Formé à l’école de la photographie de reportage, ce photographe autodidacte a progressivement tourné son regard vers le cirque, la danse, la musique et le théâtre, tout ce qui porte la grâce et l’émotion à travers le mouvement. Depuis, il laisse son œil traîner un peu partout : sur le ring avec les danseurs de Mourad Merzouki, dans les airs avec les circassiens de Cirkus Cirkör, derrière le saxophone d’Archie Shepp, ou encore au cœur de l’antre du Docteur Jekyll…

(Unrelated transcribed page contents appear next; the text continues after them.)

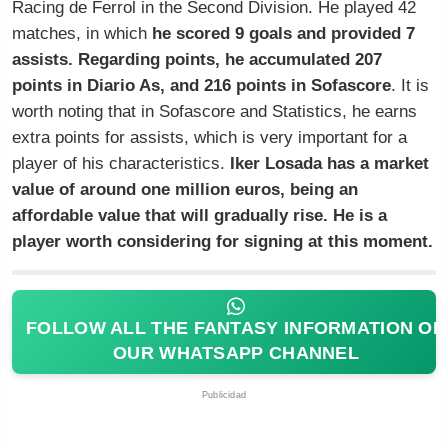
Racing de Ferrol in the Second Division. He played 42
matches, in which
he scored 9 goals and provided 7
assists. Regarding points, he accumulated 207
points in Diario As, and 216 points in Sofascore
. It is
worth noting that in Sofascore and Statistics, he earns
extra points for assists, which is very important for a
player of his characteristics.
Iker Losada has a market
value of around one million euros, being an
affordable value that will gradually rise. He is a
player worth considering for signing at this moment.
FOLLOW ALL THE FANTASY INFORMATION ON
OUR WHATSAPP CHANNEL
Publicidad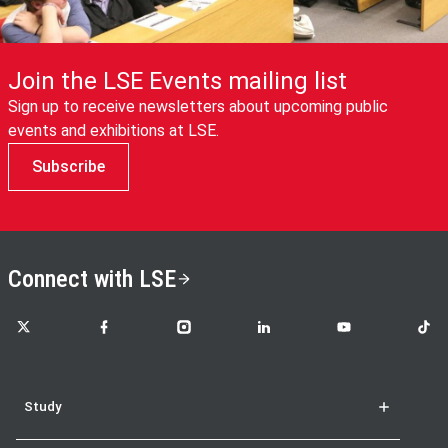
Join the LSE Events mailing list
Sign up to receive newsletters about upcoming public
events and exhibitions at LSE.
Subscribe
Connect with LSE
LSE on X
LSE on Facebook
LSE on Instagram
LSE on LinkedIn
LSE on YouTube
LSE o
Study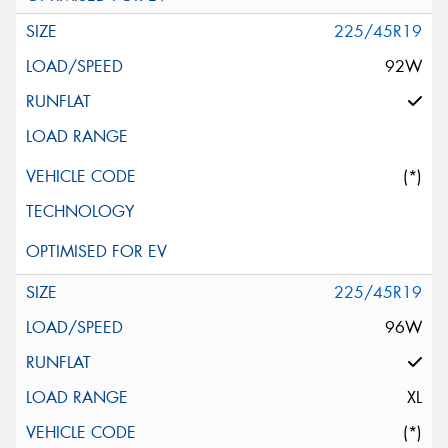
225/45R19
92W
(*)
225/45R19
96W
XL
(*)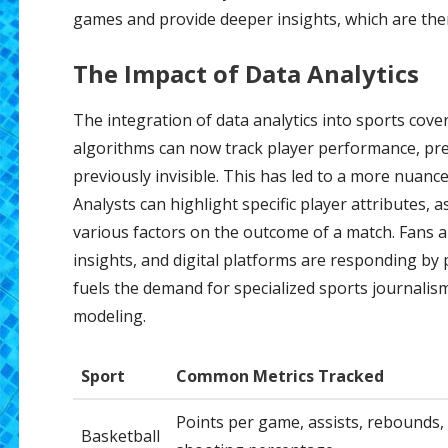
games and provide deeper insights, which are then
The Impact of Data Analytics
The integration of data analytics into sports cove
algorithms can now track player performance, pre
previously invisible. This has led to a more nuan
Analysts can highlight specific player attributes, 
various factors on the outcome of a match. Fans ar
insights, and digital platforms are responding by 
fuels the demand for specialized sports journalism
modeling.
Sport
Common Metrics Tracked
Points per game, assists, rebounds,
Basketball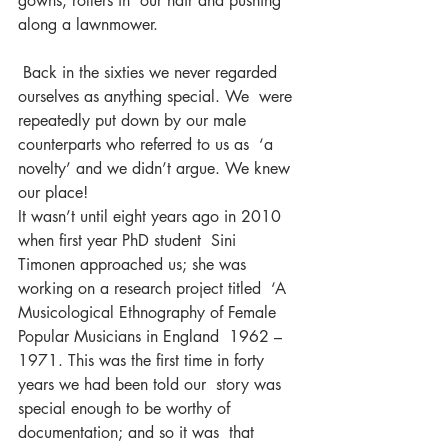
gowns, rollers in  our hair and pushing 
along a lawnmower.
 Back in the sixties we never regarded 
ourselves as anything special. We  were 
repeatedly put down by our male 
counterparts who referred to us as  ‘a 
novelty’ and we didn’t argue. We knew 
our place!
It wasn’t until eight years ago in 2010 
when first year PhD student  Sini 
Timonen approached us; she was 
working on a research project titled  ‘A 
Musicological Ethnography of Female 
Popular Musicians in England  1962 – 
1971. This was the first time in forty 
years we had been told our  story was 
special enough to be worthy of 
documentation; and so it was  that 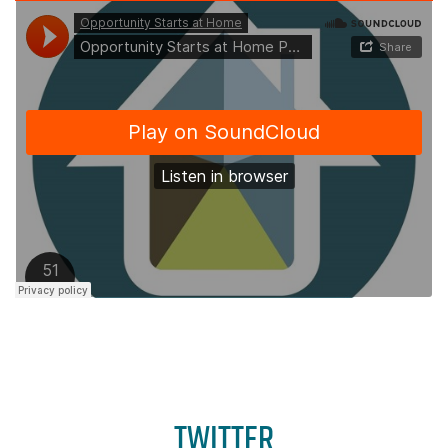
TWITTER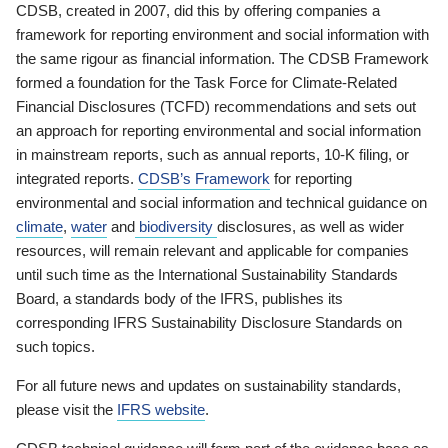
CDSB, created in 2007, did this by offering companies a
framework for reporting environment and social information with
the same rigour as financial information. The CDSB Framework
formed a foundation for the Task Force for Climate-Related
Financial Disclosures (TCFD) recommendations and sets out
an approach for reporting environmental and social information
in mainstream reports, such as annual reports, 10-K filing, or
integrated reports.
CDSB’s Framework
for reporting
environmental and social information and technical guidance on
climate
,
water
and
biodiversity
disclosures, as well as wider
resources, will remain relevant and applicable for companies
until such time as the International Sustainability Standards
Board, a standards body of the IFRS, publishes its
corresponding IFRS Sustainability Disclosure Standards on
such topics.
For all future news and updates on sustainability standards,
please visit the
IFRS website
.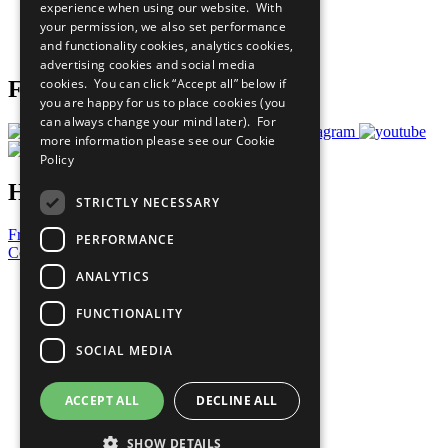
experience when using our website. With
Careers & Opportunities
your permission, we also set performance
Join Now
and functionality cookies, analytics cookies,
Prepare your CoP
advertising cookies and social media
cookies. You can click “Accept all” below if
Follow Us
you are happy for us to place cookies (you
can always change your mind later). For
more information please see our
Cookie
Policy
Have a Question?
STRICTLY NECESSARY
Frequently Asked Questions
PERFORMANCE
Contact Us
ANALYTICS
United Nations
Privacy Policy
FUNCTIONALITY
Cookies Policy
Copyright
SOCIAL MEDIA
Photo Credits
ACCEPT ALL
DECLINE ALL
SHOW DETAILS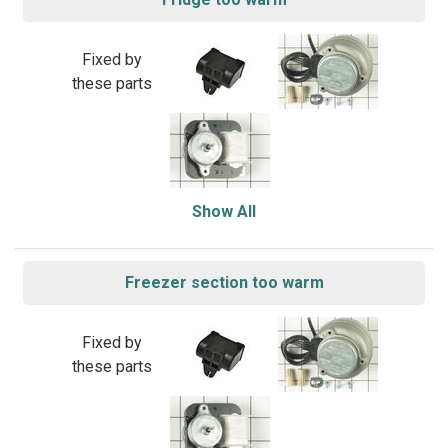
Fixed by
these parts
Show All
Freezer section too warm
Fixed by
these parts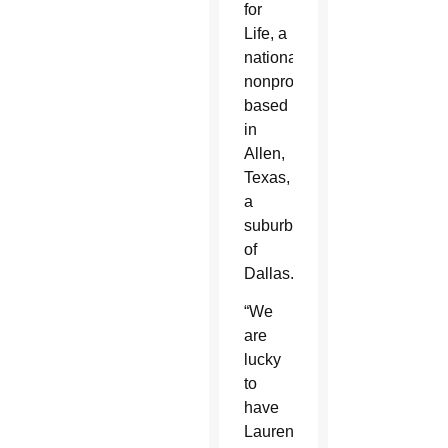
for
Life, a
national
nonprofit
based
in
Allen,
Texas,
a
suburb
of
Dallas.
“We
are
lucky
to
have
Lauren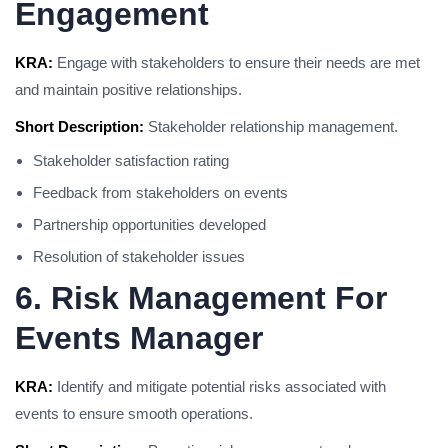
Engagement
KRA:
Engage with stakeholders to ensure their needs are met
and maintain positive relationships.
Short Description:
Stakeholder relationship management.
Stakeholder satisfaction rating
Feedback from stakeholders on events
Partnership opportunities developed
Resolution of stakeholder issues
6. Risk Management For
Events Manager
KRA:
Identify and mitigate potential risks associated with
events to ensure smooth operations.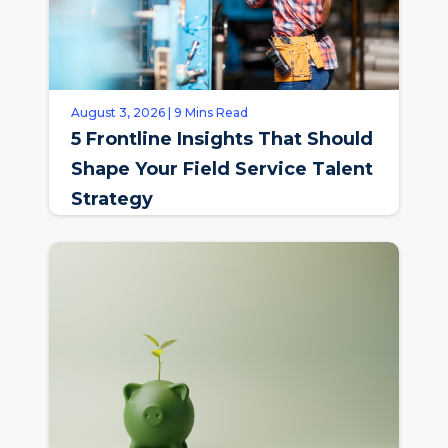
August 3, 2026 | 9 Mins Read
5 Frontline Insights That Should
Shape Your Field Service Talent
Strategy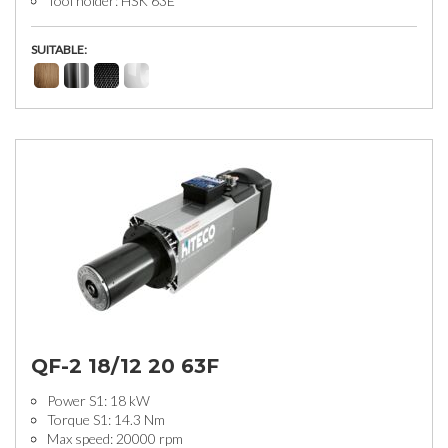
Tool holder: HSK 63E
SUITABLE:
QF-2 18/12 20 63F
Power S1: 18 kW
Torque S1: 14.3 Nm
Max speed: 20000 rpm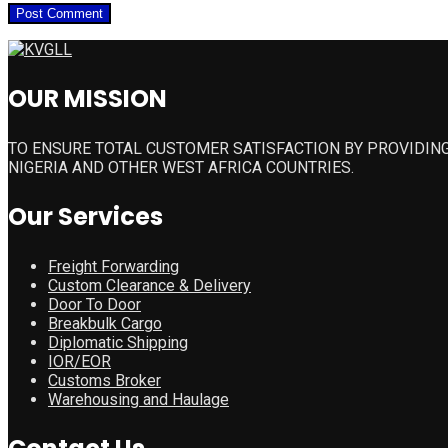
OUR MISSION
TO ENSURE TOTAL CUSTOMER SATISFACTION BY PROVIDING
NIGERIA AND OTHER WEST AFRICA COUNTRIES.
Our Services
Freight Forwarding
Custom Clearance & Delivery
Door To Door
Breakbulk Cargo
Diplomatic Shipping
IOR/EOR
Customs Broker
Warehousing and Haulage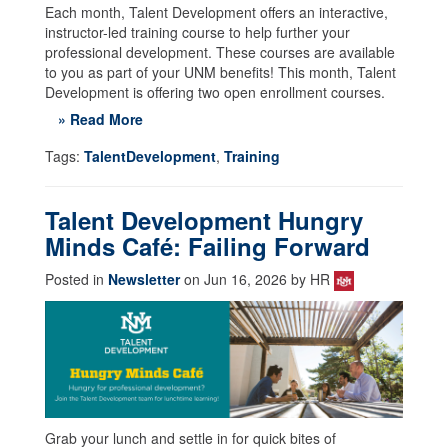
Each month, Talent Development offers an interactive,
instructor-led training course to help further your
professional development. These courses are available
to you as part of your UNM benefits! This month, Talent
Development is offering two open enrollment courses.
» Read More
Tags:
TalentDevelopment
,
Training
Talent Development Hungry
Minds Café: Failing Forward
Posted in
Newsletter
on Jun 16, 2026 by HR
Grab your lunch and settle in for quick bites of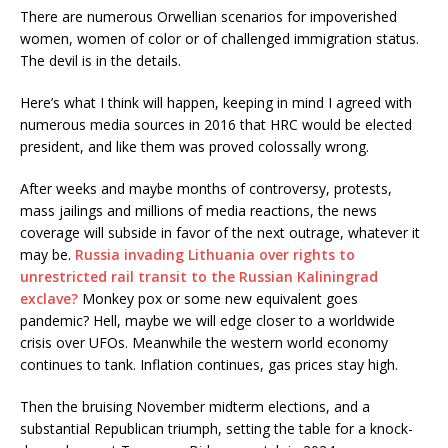
There are numerous Orwellian scenarios for impoverished
women, women of color or of challenged immigration status.
The devil is in the details.
Here’s what I think will happen, keeping in mind I agreed with
numerous media sources in 2016 that HRC would be elected
president, and like them was proved colossally wrong.
After weeks and maybe months of controversy, protests,
mass jailings and millions of media reactions, the news
coverage will subside in favor of the next outrage, whatever it
may be.
Russia invading Lithuania over rights to
unrestricted rail transit to the Russian Kaliningrad
exclave?
Monkey pox or some new equivalent goes
pandemic? Hell, maybe we will edge closer to a worldwide
crisis over UFOs. Meanwhile the western world economy
continues to tank. Inflation continues, gas prices stay high.
Then the bruising November midterm elections, and a
substantial Republican triumph, setting the table for a knock-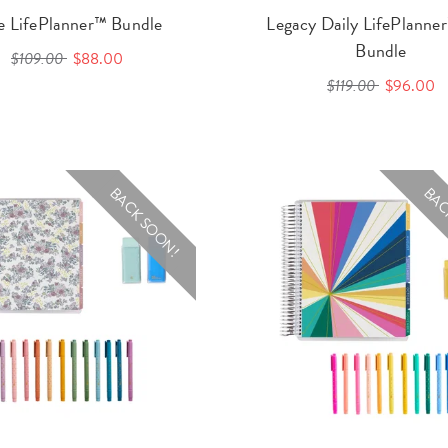
le LifePlanner™ Bundle
Legacy Daily LifePlann
Bundle
$109.00
$88.00
$119.00
$96.00
BACK SOON!
BAC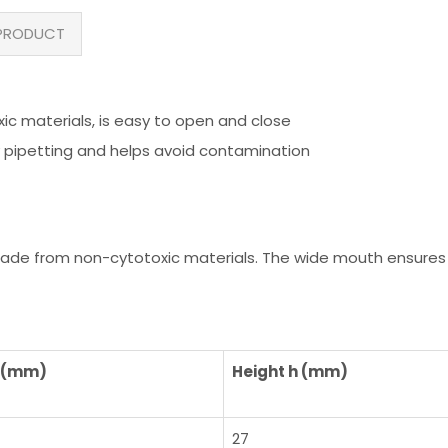
PRODUCT
 materials, is easy to open and close
 pipetting and helps avoid contamination
ade from non-cytotoxic materials. The wide mouth ensures 
d (mm)
Height h (mm)
27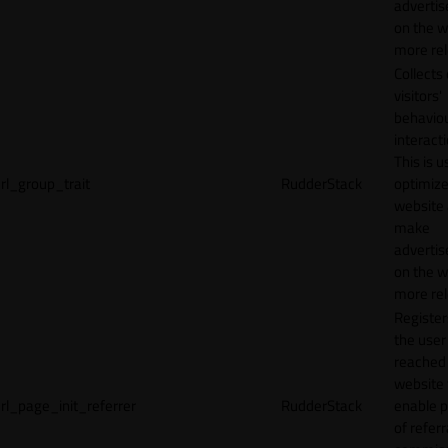
adverti
on the w
more rel
Collects
visitors'
behavio
interacti
This is u
rl_group_trait
RudderStack
optimize
website
make
adverti
on the w
more rel
Registe
the user
reached
website 
rl_page_init_referrer
RudderStack
enable 
of referr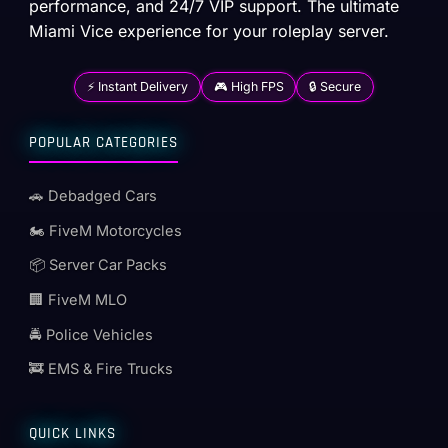
performance, and 24/7 VIP support. The ultimate
Miami Vice experience for your roleplay server.
⚡ Instant Delivery
🎮 High FPS
🔒 Secure
POPULAR CATEGORIES
🚗 Debadged Cars
🏍️ FiveM Motorcycles
📦 Server Car Packs
🏢 FiveM MLO
🚔 Police Vehicles
🚒 EMS & Fire Trucks
QUICK LINKS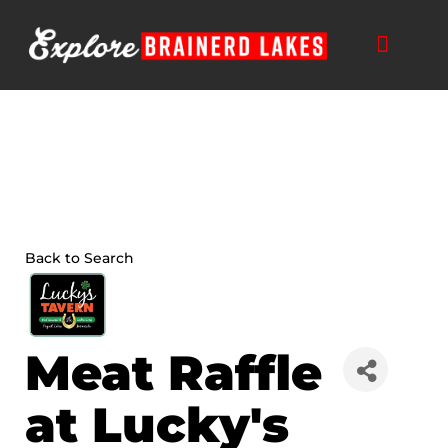
Skip
to
content
Back to Search
Meat Raffle
at Lucky's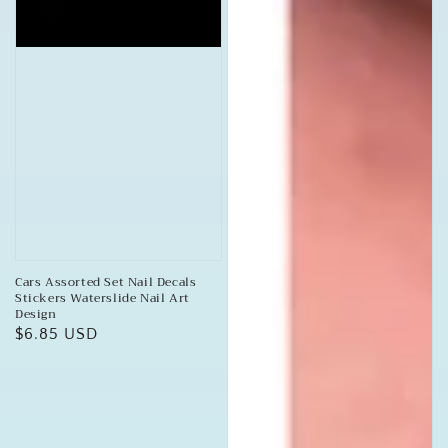
Cars Assorted Set Nail Decals
Stickers Waterslide Nail Art
Design
Regular
$6.85 USD
price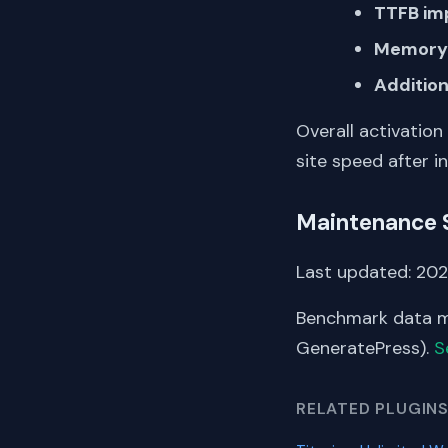
TTFB im
Memory 
Addition
Overall activation
site speed after in
Maintenance 
Last updated: 202
Benchmark data me
GeneratePress).
S
RELATED PLUGIN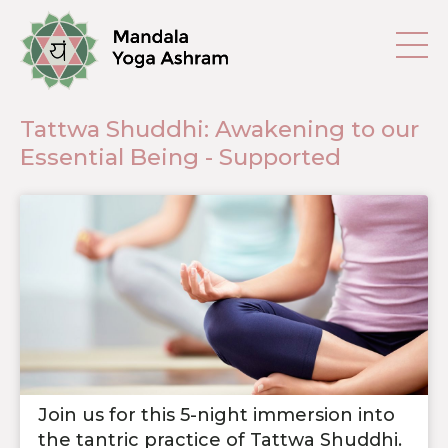
Tattwa Shuddhi: Awakening to our
Essential Being - Supported
Join us for this 5-night immersion into
the tantric practice of Tattwa Shuddhi.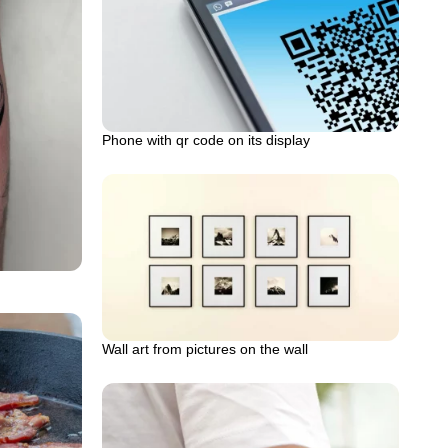
Phone with qr code on its display
Wall art from pictures on the wall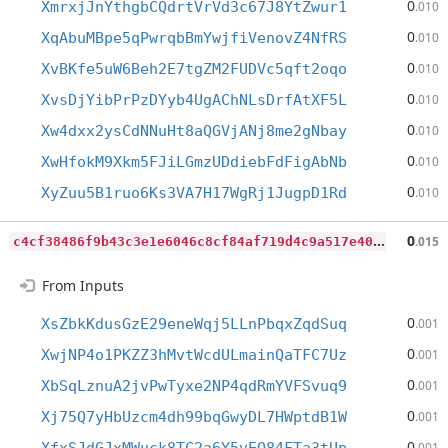
0
XmrxjJnYthgbCQdrtVrVd3c67J8YtZwur1
.010
0
XqAbuMBpe5qPwrqbBmYwjfiVenovZ4NfRS
.010
0
XvBKfe5uW6Beh2E7tgZM2FUDVc5qft2oqo
.010
0
XvsDjYibPrPzDYyb4UgAChNLsDrfAtXF5L
.010
0
Xw4dxx2ysCdNNuHt8aQGVjANj8me2gNbay
.010
0
XwHfokM9Xkm5FJiLGmzUDdiebFdFigAbNb
.010
0
XyZuu5B1ruo6Ks3VA7H17WgRj1JugpD1Rd
.010
c
4cf38486f9b43c3e1e6046c8cf84af719d4c9a517e402c8cd45ab161b0c4d20
0
.015
From Inputs
0
XsZbkKdusGzE29eneWqj5LLnPbqxZqdSuq
.001
0
XwjNP4o1PKZZ3hMvtWcdULmainQaTFC7Uz
.001
0
XbSqLznuA2jvPwTyxe2NP4qdRmYVFSvuq9
.001
0
Xj75Q7yHbUzcm4dh99bqGwyDL7HWptdB1W
.001
0
.001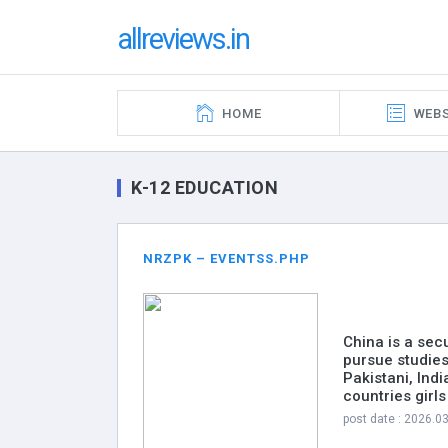
allreviews.in
HOME
WEBS
K-12 EDUCATION
NRZPK – EVENTSS.PHP
China is a sec
pursue studies
Pakistani, Ind
countries girl
post date : 2026.0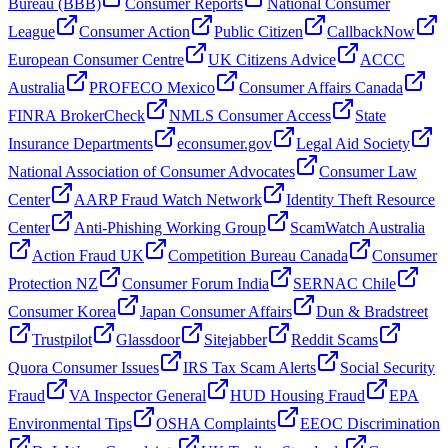
Bureau (BBB)
Consumer Reports
National Consumer
League
Consumer Action
Public Citizen
CallbackNow
European Consumer Centre
UK Citizens Advice
ACCC
Australia
PROFECO Mexico
Consumer Affairs Canada
FINRA BrokerCheck
NMLS Consumer Access
State
Insurance Departments
econsumer.gov
Legal Aid Society
National Association of Consumer Advocates
Consumer Law
Center
AARP Fraud Watch Network
Identity Theft Resource
Center
Anti-Phishing Working Group
ScamWatch Australia
Action Fraud UK
Competition Bureau Canada
Consumer
Protection NZ
Consumer Forum India
SERNAC Chile
Consumer Korea
Japan Consumer Affairs
Dun & Bradstreet
Trustpilot
Glassdoor
Sitejabber
Reddit Scams
Quora Consumer Issues
IRS Tax Scam Alerts
Social Security
Fraud
VA Inspector General
HUD Housing Fraud
EPA
Environmental Tips
OSHA Complaints
EEOC Discrimination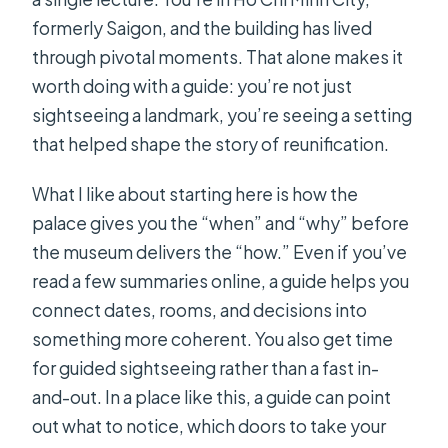
formerly Saigon, and the building has lived
through pivotal moments. That alone makes it
worth doing with a guide: you’re not just
sightseeing a landmark, you’re seeing a setting
that helped shape the story of reunification.
What I like about starting here is how the
palace gives you the “when” and “why” before
the museum delivers the “how.” Even if you’ve
read a few summaries online, a guide helps you
connect dates, rooms, and decisions into
something more coherent. You also get time
for guided sightseeing rather than a fast in-
and-out. In a place like this, a guide can point
out what to notice, which doors to take your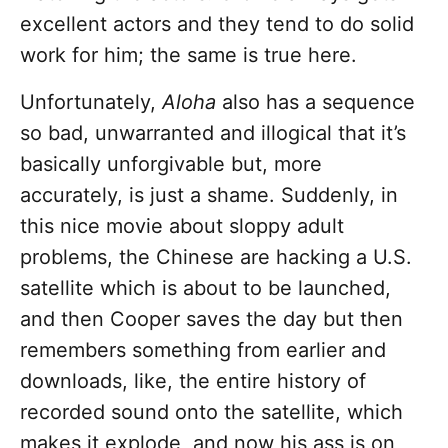
excellent actors and they tend to do solid
work for him; the same is true here.
Unfortunately,
Aloha
also has a sequence
so bad, unwarranted and illogical that it’s
basically unforgivable but, more
accurately, is just a shame. Suddenly, in
this nice movie about sloppy adult
problems, the Chinese are hacking a U.S.
satellite which is about to be launched,
and then Cooper saves the day but then
remembers something from earlier and
downloads, like, the entire history of
recorded sound onto the satellite, which
makes it explode, and now his ass is on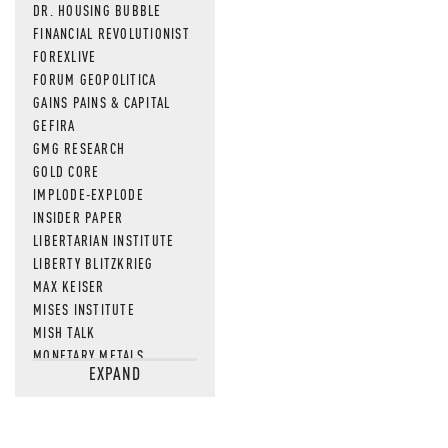
DR. HOUSING BUBBLE
FINANCIAL REVOLUTIONIST
FOREXLIVE
FORUM GEOPOLITICA
GAINS PAINS & CAPITAL
GEFIRA
GMG RESEARCH
GOLD CORE
IMPLODE-EXPLODE
INSIDER PAPER
LIBERTARIAN INSTITUTE
LIBERTY BLITZKRIEG
MAX KEISER
MISES INSTITUTE
MISH TALK
MONETARY METALS
EXPAND
NEWSQUAWK
OF TWO MINDS
OIL PRICE
OPEN THE BOOKS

L’ambition de Stéphane Baré est d’apporter un supplément de vue, comme on pourrait dire un supplément d’âme, en dévoilant une posture, en révélant une harmonie subtile ou une rupture insaisissable. Son regard est celui d’une focale sensible qui densifie l’émotion. Il pratique une photographie de l’instant, disposant d’un très court laps de temps pour le cadrage et la composition. Une photographie qui nécessite une grande intériorisation technique pour donner à l’instinct libre champ. Pour guider le regard, Stéphane Baré aime les faibles profondeurs de champ, les décalages de mise au point. Photographiant à de hautes sensibilités avec une luminosité faible et des contrastes violents, il se joue de la matière, du grain et du flouté de l’image. Captant l’émoi au centre du mouvement, ses prises de vue provoquent un déraillement du quotidien dans lequel se produit l’étonnement.
Pour l’ouverture de cette quatrième saison, Stéphane Baré nous offre une rétrospective en images, tel un album de souvenirs à découvrir entre amis pour partager ensemble une œuvre visuelle de premier plan.